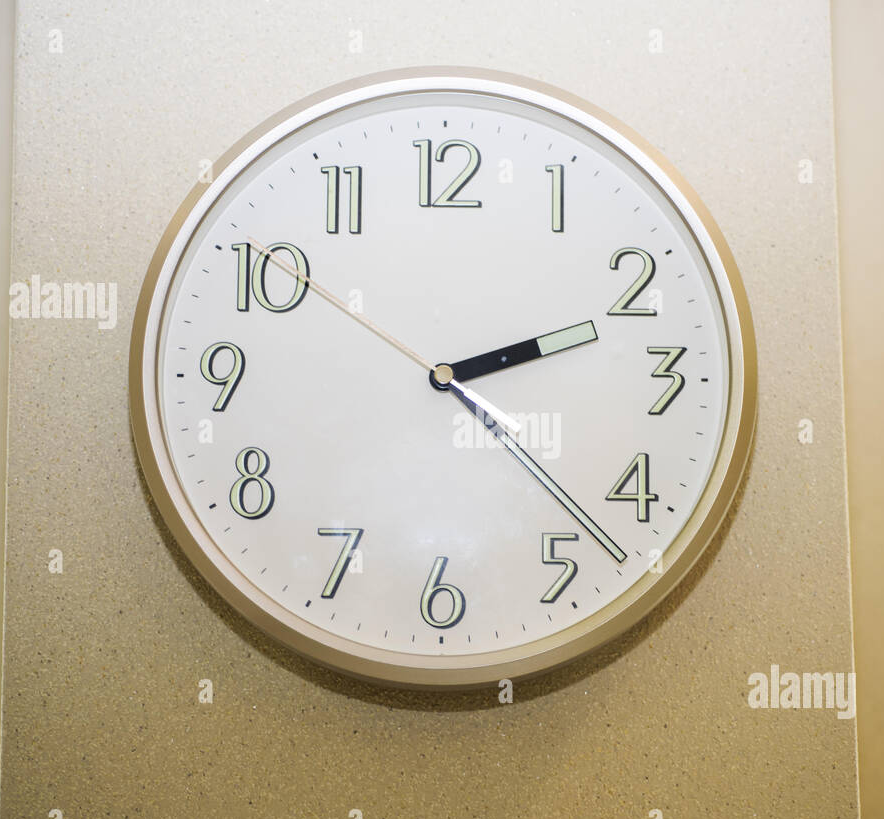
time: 2:22
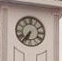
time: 6:36
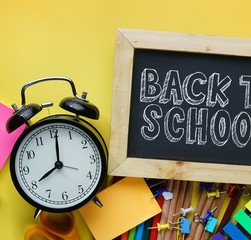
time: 8:01
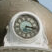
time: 7:16
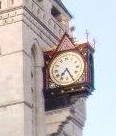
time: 7:25
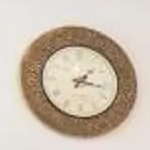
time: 1:16
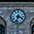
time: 3:32
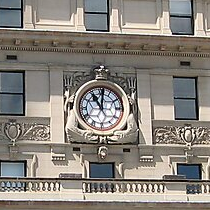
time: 11:01
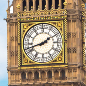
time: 1:42
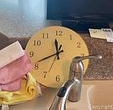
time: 11:40
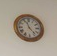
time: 11:23
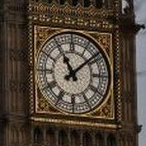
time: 11:08
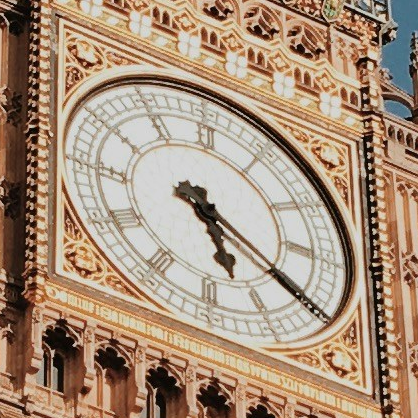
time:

========

**STATED TASK**
Arrange the lines of the records above as a Markdown table with two columns, Row and Line, giving each line its own numbered row. Omit blank lines and the pictures.

**THE SOLUTION**
| Row | Line |
|---|---|
| 1 | time: 2:22 |
| 2 | time: 6:36 |
| 3 | time: 8:01 |
| 4 | time: 7:16 |
| 5 | time: 7:25 |
| 6 | time: 1:16 |
| 7 | time: 3:32 |
| 8 | time: 11:01 |
| 9 | time: 1:42 |
| 10 | time: 11:40 |
| 11 | time: 11:23 |
| 12 | time: 11:08 |
| 13 | time: |